- **Goal of the exercise**
Retype everything from the start of the items down through the line containing "genus: Cylindropuntia", keeping every line as it appears.

[BEGIN Dataset rows]

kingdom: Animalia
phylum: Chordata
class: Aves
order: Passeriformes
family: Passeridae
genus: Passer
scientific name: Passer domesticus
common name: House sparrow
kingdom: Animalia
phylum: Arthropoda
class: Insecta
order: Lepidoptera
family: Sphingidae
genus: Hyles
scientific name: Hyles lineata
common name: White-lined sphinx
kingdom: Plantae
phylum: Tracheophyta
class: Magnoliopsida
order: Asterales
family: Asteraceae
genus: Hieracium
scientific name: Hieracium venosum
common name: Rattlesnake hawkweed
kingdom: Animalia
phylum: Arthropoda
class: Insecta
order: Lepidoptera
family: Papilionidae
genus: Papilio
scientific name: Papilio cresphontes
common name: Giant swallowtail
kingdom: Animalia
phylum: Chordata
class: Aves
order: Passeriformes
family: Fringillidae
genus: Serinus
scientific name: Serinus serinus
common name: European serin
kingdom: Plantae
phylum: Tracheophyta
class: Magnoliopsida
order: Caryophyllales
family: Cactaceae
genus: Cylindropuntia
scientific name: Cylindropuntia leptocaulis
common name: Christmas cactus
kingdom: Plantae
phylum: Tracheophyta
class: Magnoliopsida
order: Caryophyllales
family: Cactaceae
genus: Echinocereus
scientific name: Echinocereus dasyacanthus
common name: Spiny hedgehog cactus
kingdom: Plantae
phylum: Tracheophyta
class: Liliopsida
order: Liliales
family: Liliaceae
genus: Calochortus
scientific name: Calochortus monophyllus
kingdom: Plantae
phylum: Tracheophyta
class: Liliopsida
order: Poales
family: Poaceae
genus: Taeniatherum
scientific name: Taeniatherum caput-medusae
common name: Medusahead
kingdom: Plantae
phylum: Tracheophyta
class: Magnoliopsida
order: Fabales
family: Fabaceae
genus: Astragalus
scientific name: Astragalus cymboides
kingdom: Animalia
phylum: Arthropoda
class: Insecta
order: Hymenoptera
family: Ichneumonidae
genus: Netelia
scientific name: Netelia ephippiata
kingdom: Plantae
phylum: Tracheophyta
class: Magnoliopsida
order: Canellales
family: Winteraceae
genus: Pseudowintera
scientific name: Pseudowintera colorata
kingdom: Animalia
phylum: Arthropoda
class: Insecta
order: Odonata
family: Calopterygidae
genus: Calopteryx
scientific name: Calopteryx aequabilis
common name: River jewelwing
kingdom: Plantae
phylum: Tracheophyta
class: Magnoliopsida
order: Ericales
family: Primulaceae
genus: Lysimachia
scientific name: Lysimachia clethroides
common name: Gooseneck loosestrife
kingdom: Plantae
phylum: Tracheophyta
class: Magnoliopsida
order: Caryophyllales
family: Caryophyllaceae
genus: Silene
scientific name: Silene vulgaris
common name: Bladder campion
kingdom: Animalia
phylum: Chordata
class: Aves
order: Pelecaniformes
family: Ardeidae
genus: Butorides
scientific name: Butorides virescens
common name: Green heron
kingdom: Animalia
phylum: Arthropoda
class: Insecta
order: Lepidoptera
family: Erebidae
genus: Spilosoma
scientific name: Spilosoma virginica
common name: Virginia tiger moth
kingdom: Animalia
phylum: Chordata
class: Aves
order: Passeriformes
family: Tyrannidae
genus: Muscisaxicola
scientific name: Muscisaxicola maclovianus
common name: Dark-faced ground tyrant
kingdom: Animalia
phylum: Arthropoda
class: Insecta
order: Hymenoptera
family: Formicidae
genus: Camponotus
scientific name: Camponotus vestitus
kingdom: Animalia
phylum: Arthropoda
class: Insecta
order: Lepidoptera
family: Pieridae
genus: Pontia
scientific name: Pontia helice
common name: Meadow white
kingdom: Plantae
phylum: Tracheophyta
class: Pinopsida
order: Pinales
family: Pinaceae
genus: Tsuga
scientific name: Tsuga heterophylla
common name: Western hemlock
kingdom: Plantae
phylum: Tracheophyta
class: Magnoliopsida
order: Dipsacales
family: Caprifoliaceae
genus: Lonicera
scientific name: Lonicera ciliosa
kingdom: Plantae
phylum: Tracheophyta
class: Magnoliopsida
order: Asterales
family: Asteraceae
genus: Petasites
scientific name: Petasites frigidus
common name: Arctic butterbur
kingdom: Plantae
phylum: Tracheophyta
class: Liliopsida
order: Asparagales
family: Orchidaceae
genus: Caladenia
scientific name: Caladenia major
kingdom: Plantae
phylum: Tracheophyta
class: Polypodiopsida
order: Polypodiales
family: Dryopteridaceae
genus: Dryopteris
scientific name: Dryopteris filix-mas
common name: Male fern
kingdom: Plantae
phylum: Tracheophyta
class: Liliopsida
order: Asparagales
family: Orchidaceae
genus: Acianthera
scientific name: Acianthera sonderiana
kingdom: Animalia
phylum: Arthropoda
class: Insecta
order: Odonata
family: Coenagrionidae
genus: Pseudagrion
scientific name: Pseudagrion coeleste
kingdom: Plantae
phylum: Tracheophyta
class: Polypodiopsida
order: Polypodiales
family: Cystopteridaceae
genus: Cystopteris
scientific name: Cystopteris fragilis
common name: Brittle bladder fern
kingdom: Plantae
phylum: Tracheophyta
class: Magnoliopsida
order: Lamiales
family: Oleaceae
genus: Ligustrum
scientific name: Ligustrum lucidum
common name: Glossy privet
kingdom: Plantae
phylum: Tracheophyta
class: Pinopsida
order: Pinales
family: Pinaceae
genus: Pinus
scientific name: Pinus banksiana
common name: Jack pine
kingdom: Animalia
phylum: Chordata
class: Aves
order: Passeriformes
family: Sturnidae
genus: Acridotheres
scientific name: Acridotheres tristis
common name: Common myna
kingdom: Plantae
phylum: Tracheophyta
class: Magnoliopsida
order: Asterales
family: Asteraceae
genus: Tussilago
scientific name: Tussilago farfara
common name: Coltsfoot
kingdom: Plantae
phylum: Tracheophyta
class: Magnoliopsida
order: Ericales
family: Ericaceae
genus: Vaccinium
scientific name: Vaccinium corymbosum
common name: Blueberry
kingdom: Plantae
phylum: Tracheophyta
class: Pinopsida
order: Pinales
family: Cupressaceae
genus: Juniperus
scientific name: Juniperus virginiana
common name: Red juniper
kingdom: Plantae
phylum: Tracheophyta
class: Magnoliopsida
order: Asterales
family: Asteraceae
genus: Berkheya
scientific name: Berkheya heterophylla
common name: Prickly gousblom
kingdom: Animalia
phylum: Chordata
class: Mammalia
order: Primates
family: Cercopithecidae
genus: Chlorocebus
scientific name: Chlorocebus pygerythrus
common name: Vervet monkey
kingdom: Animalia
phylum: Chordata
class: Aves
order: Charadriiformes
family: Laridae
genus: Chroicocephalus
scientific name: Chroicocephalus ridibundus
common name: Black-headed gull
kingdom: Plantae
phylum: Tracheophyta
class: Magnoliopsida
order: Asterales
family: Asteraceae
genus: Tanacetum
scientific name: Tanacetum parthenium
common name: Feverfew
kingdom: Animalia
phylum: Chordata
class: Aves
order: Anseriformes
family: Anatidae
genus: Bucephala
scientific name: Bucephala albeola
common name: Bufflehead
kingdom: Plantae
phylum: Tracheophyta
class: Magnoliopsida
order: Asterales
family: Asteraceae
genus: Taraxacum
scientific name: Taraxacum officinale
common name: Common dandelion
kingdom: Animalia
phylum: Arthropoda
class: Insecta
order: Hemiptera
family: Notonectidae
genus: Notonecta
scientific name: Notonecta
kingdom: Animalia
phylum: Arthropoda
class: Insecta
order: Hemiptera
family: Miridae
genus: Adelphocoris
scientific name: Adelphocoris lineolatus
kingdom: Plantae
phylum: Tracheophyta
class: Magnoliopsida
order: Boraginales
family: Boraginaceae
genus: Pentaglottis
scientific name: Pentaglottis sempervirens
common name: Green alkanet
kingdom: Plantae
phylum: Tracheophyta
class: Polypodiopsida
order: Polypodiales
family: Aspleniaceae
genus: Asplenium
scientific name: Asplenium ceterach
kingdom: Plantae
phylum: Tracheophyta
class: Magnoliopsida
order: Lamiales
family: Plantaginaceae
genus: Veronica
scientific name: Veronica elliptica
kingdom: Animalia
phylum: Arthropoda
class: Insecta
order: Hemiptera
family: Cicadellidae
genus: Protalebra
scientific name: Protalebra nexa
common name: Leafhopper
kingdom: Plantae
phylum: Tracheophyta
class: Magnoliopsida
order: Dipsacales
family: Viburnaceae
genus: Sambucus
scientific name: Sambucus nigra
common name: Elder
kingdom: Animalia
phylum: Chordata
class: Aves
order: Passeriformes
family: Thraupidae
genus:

[END Dataset rows]

- **Task answer**
kingdom: Animalia
phylum: Chordata
class: Aves
order: Passeriformes
family: Passeridae
genus: Passer
scientific name: Passer domesticus
common name: House sparrow
kingdom: Animalia
phylum: Arthropoda
class: Insecta
order: Lepidoptera
family: Sphingidae
genus: Hyles
scientific name: Hyles lineata
common name: White-lined sphinx
kingdom: Plantae
phylum: Tracheophyta
class: Magnoliopsida
order: Asterales
family: Asteraceae
genus: Hieracium
scientific name: Hieracium venosum
common name: Rattlesnake hawkweed
kingdom: Animalia
phylum: Arthropoda
class: Insecta
order: Lepidoptera
family: Papilionidae
genus: Papilio
scientific name: Papilio cresphontes
common name: Giant swallowtail
kingdom: Animalia
phylum: Chordata
class: Aves
order: Passeriformes
family: Fringillidae
genus: Serinus
scientific name: Serinus serinus
common name: European serin
kingdom: Plantae
phylum: Tracheophyta
class: Magnoliopsida
order: Caryophyllales
family: Cactaceae
genus: Cylindropuntia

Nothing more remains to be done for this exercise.